Je travaille dans un collège difficile, classé sensible, zone violence, etc.

Parfois c'est mouvementé, et c'est souvent agité.

 

Un des points noirs, c'est la circulation dans les couloirs.

 

Souvent les élèves y sont ingérables.

 

Avec mon travail, je vais souvent chercher des classes dans leur salles après les sonneries, et je les amène dans mon CDI pour telle ou telle activité.

Les canaliser dans le couloir, c'est quelque chose. Et si je n'y arrive pas, c'est clairement craignos, vu qu'il n'y a que nous dans le couloir, les autres classes sont déjà au travail.

 

Ce que je leur demande, c'est de descendre en rang, d'un bloc, sans s'étirer tout au long du couloir, et bien entendu silencieusement.

Ahah.

 

Un jour, je devais aller chercher une classe particulièrement...hem...pleine de vie, dirais-je gentiment. Si tu veux je t'expliquerais méchament, ou réalistement, mais en privé!

 

Je suis montée, j'ai sortis les affreux dans le couloir, je les ai rangés manu militari (ce qui vu mon gabarit et celui des élèves requiert un physique sportif, crois moi).

 

J'ai avancé de 2 cm, et c'était déjà le bordel derrière moi.

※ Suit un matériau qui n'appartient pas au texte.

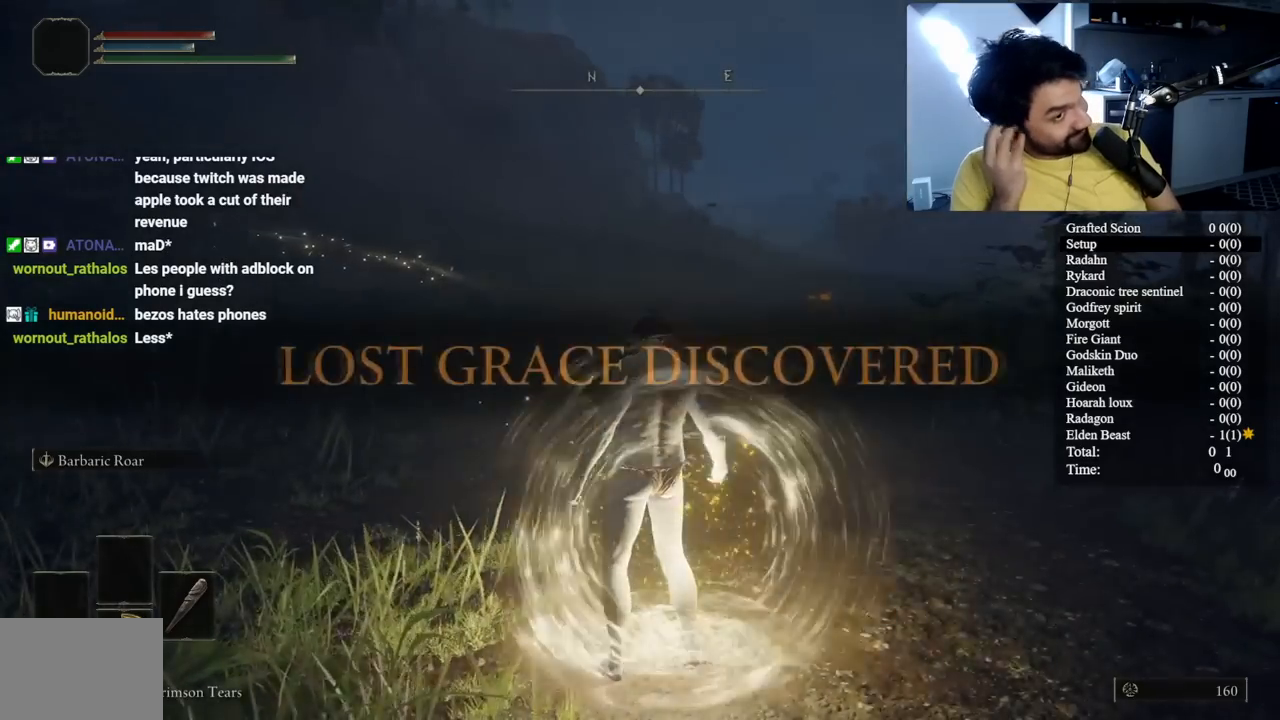
{"buttons": [], "left_stick": "center", "right_stick": "center", "button_events": []}
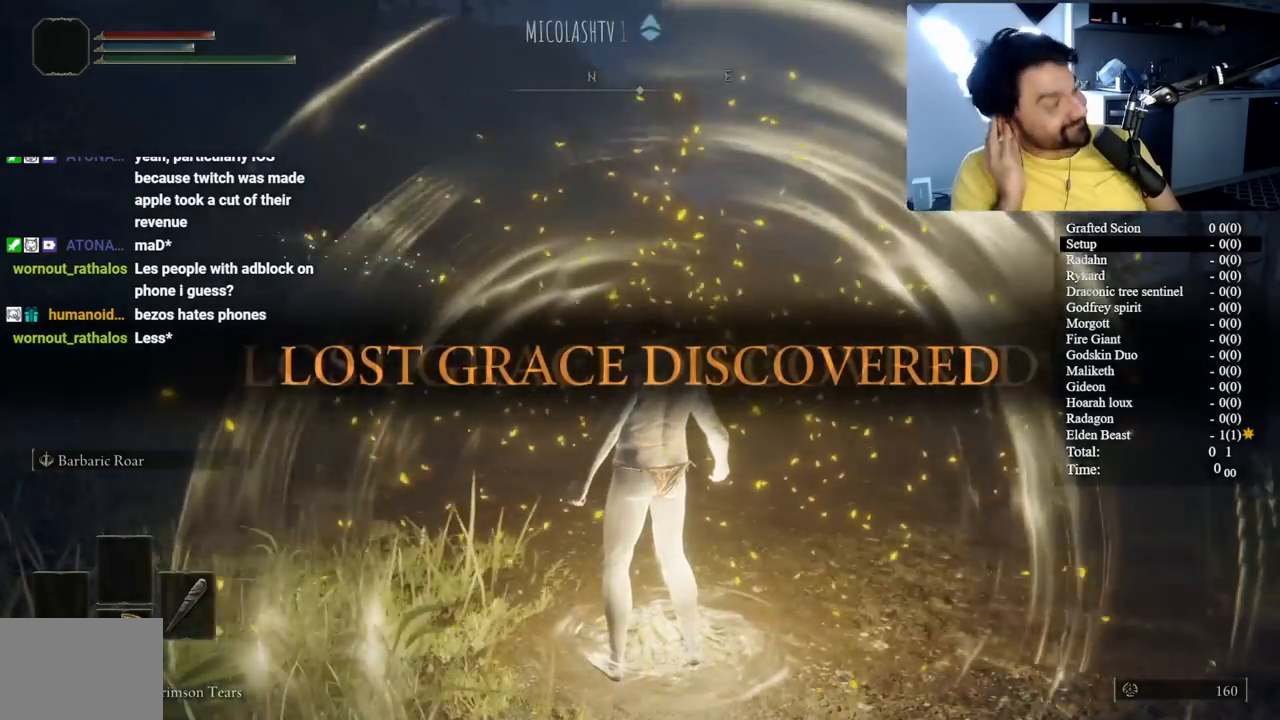
{"buttons": [], "left_stick": "center", "right_stick": "center", "button_events": []}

Alors je me suis dit: "et si je tentais juste de leur expliquer?"

 

Parce qu'on part tous du princpe que les élèves savent le pourquoi des règles. Mais on se trompe. Les mots sur les choses, c'est toujours un sacré plus en éducation. Même si ça semble évident.

 

J'ai sorti mon plus beau sourire, et je leur ai demandé s'ils savaient pourquoi on leur demandait d'avancer en rang sans faire de bruit.

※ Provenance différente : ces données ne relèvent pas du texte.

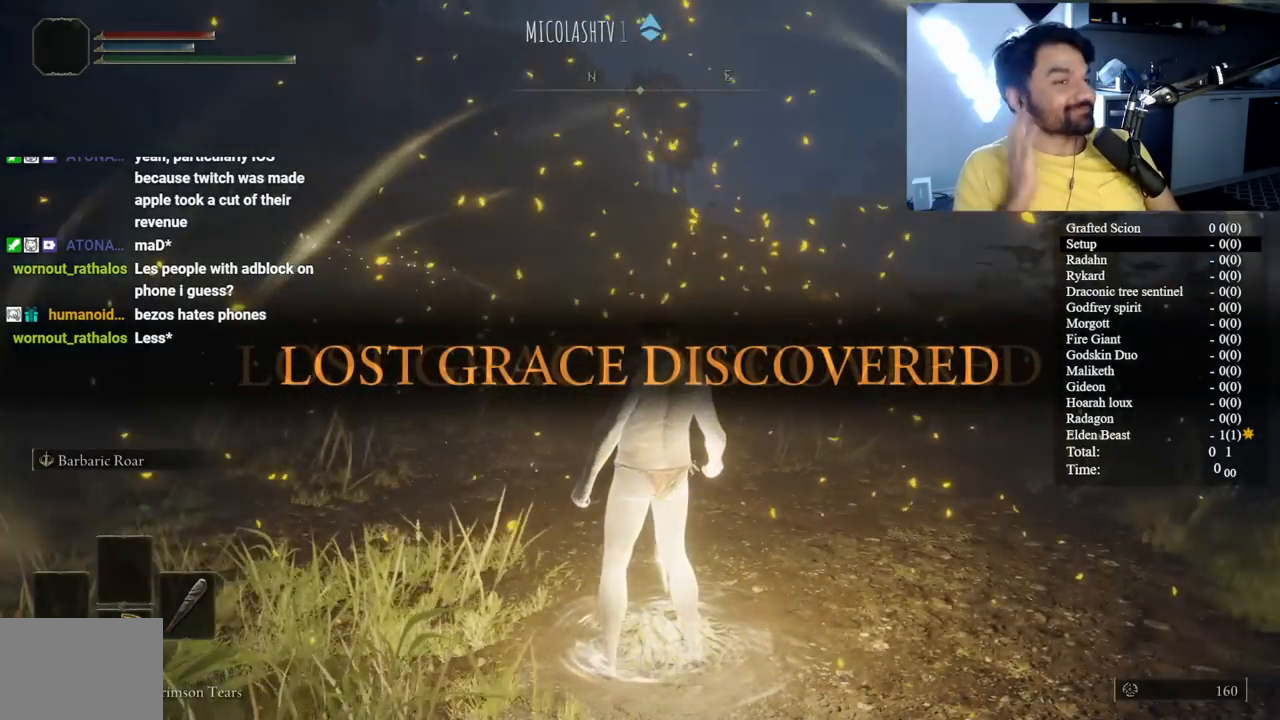
{"buttons": [], "left_stick": "up", "right_stick": "center", "button_events": []}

J'ai récolté un silence...

 

Je leur ai donc expliqué, en les regardant tour à tour dans les yeux, en souriant, d'une voix douce et posée les raisons de ces règles.

J'ai cru déceler des lueurs dans leurs regards, sisisisi. Rien que le fait de leur parler comme à des êtres humains normalement contitués, crois-moi, ça les a scotchés. Un adulte au collège qui ne leur hurle pas dessus, ça change! Même moi j'étais étonnée par le propre son de ma voix!

 

Je tu promets que je suis descendue jusqu'à mon CDI avec un groupe en rang, calme et aussi silencieux que possible.

Je sais bien que la nouveauté marche toujours, ou presque, et que ce sera sans doute one shot, mais je t'avoue que j'étais moi-même bluffée. Et je vais recommencer!

 

D'autres articles RIE par ici.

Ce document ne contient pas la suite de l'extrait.